Schermopname van de pagina virtuele-machinegroep voor Azure Lab Services-lab.

Gebruik nu het pinghulpprogramma om cross-labcommunicatie te testen. Open vanuit de lab-VM in het serverlab een opdrachtprompt. Gebruik ping {ip-address}. Dit {ip-address} is het privé-IP-adres van de client-VM, die u eerder hebt genoteerd. Deze test kan ook worden uitgevoerd vanaf de lab-VM van het clientlab naar de lab-VM in het serverlab.

Schermafbeelding opdrachtvenster met de ping-opdracht uitgevoerd.

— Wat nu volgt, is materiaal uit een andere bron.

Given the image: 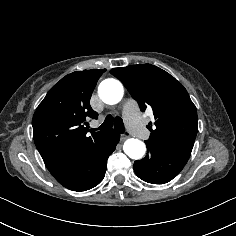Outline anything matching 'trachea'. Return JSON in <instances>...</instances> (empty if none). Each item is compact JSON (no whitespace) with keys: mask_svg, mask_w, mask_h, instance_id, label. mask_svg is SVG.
<instances>
[{"mask_svg":"<svg viewBox=\"0 0 236 236\" xmlns=\"http://www.w3.org/2000/svg\"><path fill=\"white\" fill-rule=\"evenodd\" d=\"M115 127V129L121 133H124V123L123 120L120 117H116L115 119L111 116L108 115L105 120L104 123L99 127V129H106L109 130L112 127Z\"/></svg>","mask_w":236,"mask_h":236,"instance_id":"3493384b","label":"trachea"}]
</instances>
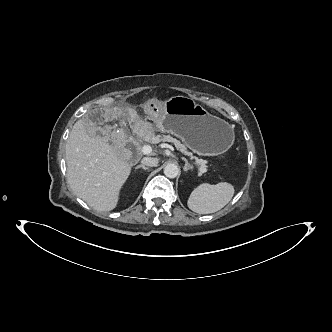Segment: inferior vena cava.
Instances as JSON below:
<instances>
[{
	"label": "inferior vena cava",
	"mask_w": 332,
	"mask_h": 332,
	"mask_svg": "<svg viewBox=\"0 0 332 332\" xmlns=\"http://www.w3.org/2000/svg\"><path fill=\"white\" fill-rule=\"evenodd\" d=\"M141 163L145 166L154 167L158 164V159L157 158H151V157H144L141 160Z\"/></svg>",
	"instance_id": "602c4592"
}]
</instances>
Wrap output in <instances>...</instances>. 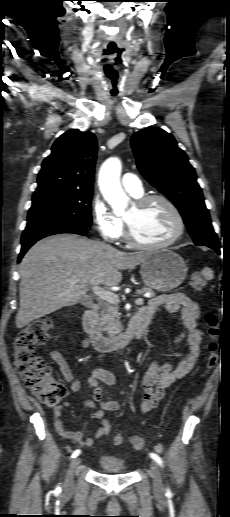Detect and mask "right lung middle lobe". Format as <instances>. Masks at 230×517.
Here are the masks:
<instances>
[{"instance_id": "1", "label": "right lung middle lobe", "mask_w": 230, "mask_h": 517, "mask_svg": "<svg viewBox=\"0 0 230 517\" xmlns=\"http://www.w3.org/2000/svg\"><path fill=\"white\" fill-rule=\"evenodd\" d=\"M92 191L56 193L32 199L27 227L50 222H67L90 227Z\"/></svg>"}]
</instances>
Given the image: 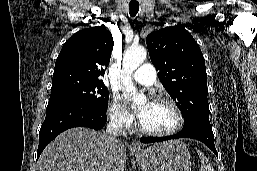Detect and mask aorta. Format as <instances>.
<instances>
[{"instance_id": "aorta-1", "label": "aorta", "mask_w": 257, "mask_h": 171, "mask_svg": "<svg viewBox=\"0 0 257 171\" xmlns=\"http://www.w3.org/2000/svg\"><path fill=\"white\" fill-rule=\"evenodd\" d=\"M146 49L142 46L130 47L126 50L123 57V68L126 76L122 80L123 89L133 96L136 104H141L145 101L144 95H137L136 88L131 80L132 72L137 69L146 59Z\"/></svg>"}]
</instances>
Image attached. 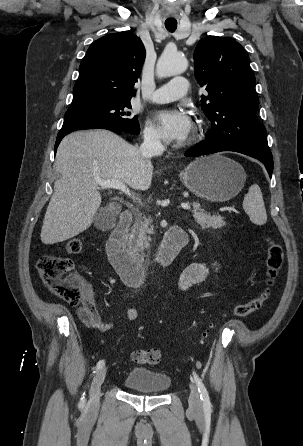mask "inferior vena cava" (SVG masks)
<instances>
[{
  "mask_svg": "<svg viewBox=\"0 0 303 446\" xmlns=\"http://www.w3.org/2000/svg\"><path fill=\"white\" fill-rule=\"evenodd\" d=\"M143 157L150 158L154 155H160L164 151V146L160 141V137L157 134L150 133L145 135L144 142L139 148Z\"/></svg>",
  "mask_w": 303,
  "mask_h": 446,
  "instance_id": "1",
  "label": "inferior vena cava"
}]
</instances>
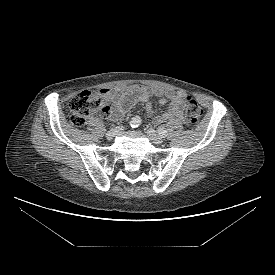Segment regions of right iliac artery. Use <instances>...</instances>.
<instances>
[{"mask_svg": "<svg viewBox=\"0 0 275 275\" xmlns=\"http://www.w3.org/2000/svg\"><path fill=\"white\" fill-rule=\"evenodd\" d=\"M141 124V118L139 116H135L132 118L131 122H130V126L132 128H136Z\"/></svg>", "mask_w": 275, "mask_h": 275, "instance_id": "right-iliac-artery-1", "label": "right iliac artery"}]
</instances>
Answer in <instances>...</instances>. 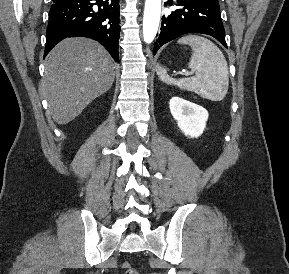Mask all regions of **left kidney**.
Instances as JSON below:
<instances>
[{
    "label": "left kidney",
    "mask_w": 289,
    "mask_h": 274,
    "mask_svg": "<svg viewBox=\"0 0 289 274\" xmlns=\"http://www.w3.org/2000/svg\"><path fill=\"white\" fill-rule=\"evenodd\" d=\"M169 107L178 127L186 136L197 138L203 133L208 120L205 108L180 97H173Z\"/></svg>",
    "instance_id": "5707ae66"
}]
</instances>
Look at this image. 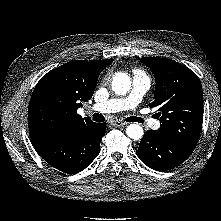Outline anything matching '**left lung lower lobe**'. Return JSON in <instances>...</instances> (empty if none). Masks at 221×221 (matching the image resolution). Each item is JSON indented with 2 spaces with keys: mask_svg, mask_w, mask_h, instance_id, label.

Wanneer u klaar bent, gaat u naar de pagina virtuele-machinegroep voor elk lab, selecteert u de lab-VM en selecteert u de schuifregelaar Status om de lab-VM te stoppen.

Resources opschonen

Als u deze toepassing niet meer gaat gebruiken, verwijdert u het virtuele netwerk, de netwerkbeveiligingsgroep, het labplan en de labs met de volgende stappen:

  1. Selecteer in Azure Portal de resourcegroep die u wilt verwijderen.
  2. Selecteer Resourcegroep verwijderen.
  3. Typ de naam van de resourcegroep om het verwijderen te bevestigen

Probleemoplossing

Het maken van een lab mislukt met You are not authorized to access this resource

Wanneer u een nieuw labplan maakt, kan het enkele minuten duren voordat de machtigingen zijn doorgegeven aan het niveau van het lab. U kunt de rol Labmaker toewijzen op het niveau van de resourcegroep om dit gedrag te voorkomen:

  1. Ga in Azure Portal naar de resourcegroep die het labplan bevat.
  2. Selecteer Toegangsbeheer (IAM) in de linkernavigatie.
  3. Selecteer Toevoegen>Roltoewijzing toevoegen.
  4. Wijs de rol LabMaker toe aan het gebruikersaccount.